Excerpted passage>
=== Section Start ===

The main takeaway is that this work shows how to wire conjunctive networks from AND gates to hit any target number of stable steady states, using a combinatorial count straight off the graph structure. That is the concrete new piece: a design rule that scales to arbitrary multistationarity without having to solve the full system each time. They also note that AND gates have already been built experimentally, which gives the construction a direct path to synthetic biology applications rather than staying purely theoretical. That link is the part that feels useful and grounded. The soft spot is the step from the discrete wiring diagram to the continuous differential equations. The claim is that the combinatorial prediction gives the exact number of stable equilibria, but this only holds if every predicted state is asymptotically stable, unique, and no extra equilibria sneak in when the logical AND is replaced by a smooth approximation such as Hill-function products. Without an explicit argument using monotonicity, contraction, or a Lyapunov function on the positive orthant, the count could over- or under-shoot once the model is made continuous. That is the load-bearing assumption and it needs to be checked in the full text. The paper is aimed at mathematical and synthetic biologists who already work on multistationarity or circuit design. A reader looking for a practical blueprint to engineer multiple phenotypes will get something they can try; someone deep in the logic-gate literature will see it as a clean extension rather than a revolution. It deserves a serious referee because the proposal is specific, the experimental hook is real, and the combinatorial angle is worth verifying even if the ODE correspondence needs tightening. I would send it out for review.

Referee Report

1 major / 2 minor

Summary. The manuscript proposes conjunctive networks—systems of differential equations built from AND gates—as a modular construction to realize an arbitrary number of stable steady states. It asserts that combinatorial analysis of the wiring diagram suffices to predict this number exactly, and notes that AND gates have been experimentally realized in gene networks, thereby offering a design principle for synthetic circuits with multiple phenotypes.

=== Section End ===

Work instruction 1>
Output the part of the referee report starting at "1 major / 2" and ending at "with multiple phenotypes.".
Work instruction 2>
Condense the paragraph of the referee report that begins "Summary. The manuscript proposes" into a short bulleted list that keeps its main facts.

Coordinate output tasks:
=== Section Start ===

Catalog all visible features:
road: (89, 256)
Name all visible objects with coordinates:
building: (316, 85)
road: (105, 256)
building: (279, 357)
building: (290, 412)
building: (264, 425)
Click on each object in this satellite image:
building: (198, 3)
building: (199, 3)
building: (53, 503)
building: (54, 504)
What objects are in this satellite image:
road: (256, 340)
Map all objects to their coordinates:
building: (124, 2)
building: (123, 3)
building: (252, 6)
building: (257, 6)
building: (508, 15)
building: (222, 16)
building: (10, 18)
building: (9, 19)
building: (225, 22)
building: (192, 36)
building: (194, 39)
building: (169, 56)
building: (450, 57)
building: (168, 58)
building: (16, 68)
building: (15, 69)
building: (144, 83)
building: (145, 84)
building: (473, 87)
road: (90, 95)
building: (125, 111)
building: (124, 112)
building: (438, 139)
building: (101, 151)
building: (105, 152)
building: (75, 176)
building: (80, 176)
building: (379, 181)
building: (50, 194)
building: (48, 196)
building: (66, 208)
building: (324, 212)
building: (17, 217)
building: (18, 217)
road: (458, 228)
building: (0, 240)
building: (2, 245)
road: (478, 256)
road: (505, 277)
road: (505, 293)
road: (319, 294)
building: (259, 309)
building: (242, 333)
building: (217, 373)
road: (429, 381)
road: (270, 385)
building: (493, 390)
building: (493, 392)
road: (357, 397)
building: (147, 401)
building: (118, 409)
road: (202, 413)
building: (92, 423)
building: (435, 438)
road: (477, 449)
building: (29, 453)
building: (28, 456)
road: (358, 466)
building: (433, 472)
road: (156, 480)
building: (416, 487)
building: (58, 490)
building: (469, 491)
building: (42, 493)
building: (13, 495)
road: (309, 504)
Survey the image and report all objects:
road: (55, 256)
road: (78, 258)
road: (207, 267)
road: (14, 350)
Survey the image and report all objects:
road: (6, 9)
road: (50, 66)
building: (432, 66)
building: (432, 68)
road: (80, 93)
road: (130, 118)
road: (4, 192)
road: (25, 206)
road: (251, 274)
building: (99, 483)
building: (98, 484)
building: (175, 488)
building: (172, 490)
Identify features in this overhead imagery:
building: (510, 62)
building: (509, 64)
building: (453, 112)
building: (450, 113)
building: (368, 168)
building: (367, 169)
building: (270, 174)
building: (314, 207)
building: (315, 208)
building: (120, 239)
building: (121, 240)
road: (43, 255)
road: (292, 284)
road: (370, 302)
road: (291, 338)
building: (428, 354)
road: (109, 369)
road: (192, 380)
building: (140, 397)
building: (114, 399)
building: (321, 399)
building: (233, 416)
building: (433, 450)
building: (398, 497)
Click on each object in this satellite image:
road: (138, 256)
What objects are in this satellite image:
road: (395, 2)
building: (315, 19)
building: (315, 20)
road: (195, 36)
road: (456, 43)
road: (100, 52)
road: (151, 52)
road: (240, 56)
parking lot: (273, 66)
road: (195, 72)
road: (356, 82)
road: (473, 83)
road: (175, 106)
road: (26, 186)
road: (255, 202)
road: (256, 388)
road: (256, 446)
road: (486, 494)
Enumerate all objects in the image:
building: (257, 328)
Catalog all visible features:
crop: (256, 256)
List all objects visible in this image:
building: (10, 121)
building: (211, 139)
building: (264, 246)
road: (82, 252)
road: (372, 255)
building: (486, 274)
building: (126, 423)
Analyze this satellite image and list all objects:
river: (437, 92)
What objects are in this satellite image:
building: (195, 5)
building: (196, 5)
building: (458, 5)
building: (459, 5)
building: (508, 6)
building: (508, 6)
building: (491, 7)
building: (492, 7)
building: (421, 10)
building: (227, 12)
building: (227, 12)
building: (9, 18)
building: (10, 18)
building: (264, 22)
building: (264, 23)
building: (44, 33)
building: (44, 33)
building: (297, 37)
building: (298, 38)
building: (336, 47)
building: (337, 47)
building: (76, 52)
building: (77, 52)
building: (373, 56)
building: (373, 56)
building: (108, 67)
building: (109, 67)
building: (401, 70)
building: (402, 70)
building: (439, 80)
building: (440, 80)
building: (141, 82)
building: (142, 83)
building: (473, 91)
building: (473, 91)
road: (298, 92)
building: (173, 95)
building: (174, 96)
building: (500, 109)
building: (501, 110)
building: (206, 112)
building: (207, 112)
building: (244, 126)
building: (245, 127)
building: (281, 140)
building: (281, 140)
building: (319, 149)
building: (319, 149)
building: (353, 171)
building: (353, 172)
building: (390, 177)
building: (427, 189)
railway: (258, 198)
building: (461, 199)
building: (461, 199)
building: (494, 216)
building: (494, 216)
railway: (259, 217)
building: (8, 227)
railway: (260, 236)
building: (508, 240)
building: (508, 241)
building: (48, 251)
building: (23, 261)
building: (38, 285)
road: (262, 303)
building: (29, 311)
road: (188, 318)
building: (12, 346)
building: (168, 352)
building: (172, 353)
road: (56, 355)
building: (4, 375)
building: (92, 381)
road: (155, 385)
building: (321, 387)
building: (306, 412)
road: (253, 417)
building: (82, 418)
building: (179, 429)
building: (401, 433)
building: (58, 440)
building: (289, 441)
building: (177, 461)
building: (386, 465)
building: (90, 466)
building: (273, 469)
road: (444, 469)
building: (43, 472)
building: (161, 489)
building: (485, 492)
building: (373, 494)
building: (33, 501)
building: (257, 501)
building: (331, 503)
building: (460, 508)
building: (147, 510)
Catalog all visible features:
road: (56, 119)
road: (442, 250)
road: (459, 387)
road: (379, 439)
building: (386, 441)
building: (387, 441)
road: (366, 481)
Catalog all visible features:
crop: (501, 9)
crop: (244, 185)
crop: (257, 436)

=== Section End ===

Expected answer 1>
1 major / 2 minor

Summary. The manuscript proposes conjunctive networks—systems of differential equations built from AND gates—as a modular construction to realize an arbitrary number of stable steady states. It asserts that combinatorial analysis of the wiring diagram suffices to predict this number exactly, and notes that AND gates have been experimentally realized in gene networks, thereby offering a design principle for synthetic circuits with multiple phenotypes.

Expected answer 2>
- The manuscript proposes conjunctive networks, which are differential-equation systems built from AND gates, as a modular way to realize any number of stable steady states.
- It claims that combinatorial analysis of the wiring diagram predicts that number exactly.
- It notes that AND gates have been realized experimentally in gene networks.
- It presents this as a design principle for synthetic circuits with multiple phenotypes.